Homeless Ohioans Vote In Person After Requested Absentee Ballots Never Arrive


Some absentee ballots requested by members of Cleveland’s homeless community have not been received despite being listed as sent out, the Northeast Ohio Coalition for the Homeless (NEOCH) said Monday.

About 150 people registered through NEOCH’s September voter drives, according to spokesperson Molly Martin. The organization has tried to track who on the list requested an absentee ballot, as well as whether they received it.

Some of those ballots haven’t yet made it to the voters, she said.

“It’s hard to say how many specifically,” Martin said. “There’s always a chance the [motel] mailroom got the ballot and the person picked it up.”

Martin has spoken with about 10 people whose ballots never arrived, she said. One of those voters is James Harrison, who registered to vote for the first time through a NEOCH event.

Harrison’s ballot was mailed out October 12, he said, but he never received it.

“I never got it,” Harrison said. “I don’t know if it came through the mail here or what.”

Instead, Harrison said he made it to the Cuyahoga County Board of Elections to vote in person Friday, with NEOCH’s help. Harrison uses a walker and has a disability that makes it difficult to write, he said, but his in-person voting process was smooth. A shout-out even erupted for him.

“Since they found out I was a first-time voter, they just went to hollering and yelling and that kind of thing,” Harrison said.

Harrison’s roommate in the temporary housing motel, Robert Hatchett, rode with him to the election board to vote.
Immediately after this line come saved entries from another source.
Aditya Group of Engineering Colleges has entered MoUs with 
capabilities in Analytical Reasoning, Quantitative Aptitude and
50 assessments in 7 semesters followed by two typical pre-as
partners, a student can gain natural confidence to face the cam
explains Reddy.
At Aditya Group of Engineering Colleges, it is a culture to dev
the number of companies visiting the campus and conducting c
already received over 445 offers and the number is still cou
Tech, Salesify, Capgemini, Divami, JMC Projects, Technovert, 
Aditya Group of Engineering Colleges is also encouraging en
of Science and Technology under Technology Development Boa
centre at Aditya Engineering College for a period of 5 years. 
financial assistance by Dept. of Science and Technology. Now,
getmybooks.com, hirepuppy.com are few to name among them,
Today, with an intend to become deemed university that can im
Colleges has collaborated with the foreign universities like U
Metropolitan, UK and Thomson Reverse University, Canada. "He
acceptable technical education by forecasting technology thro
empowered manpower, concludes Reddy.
Hatchett had requested an absentee ballot to be delivered to his former address, but is not sure it arrived after he entered the shelter.

“I didn’t think I was going to be able to vote, but we had some good friends that helped us to do it,” Hatchett said.

Hatchett has voted in every election for years, he said, and was relieved to find there was still a method to participate after becoming homeless.

“I was so pleased that I was actually able to vote,” he said.

With Ohio mail-in ballots required to be postmarked November 2 to be counted, NEOCH is shifting its messaging to encourage voters to get to the polls in person if at all possible, Martin said, including partnering with initiatives like Voter Drive Cleveland to connect homeless voters with transportation.

“Because there’s obviously been some uncertainty in anticipating the ballot in the mail and whether or not they could return it in time,” she said. “Even beyond those folks who had registered or requested absentee ballots, we have really advertised the fact that early voting transportation is available for anyone there who wanted to go and vote.”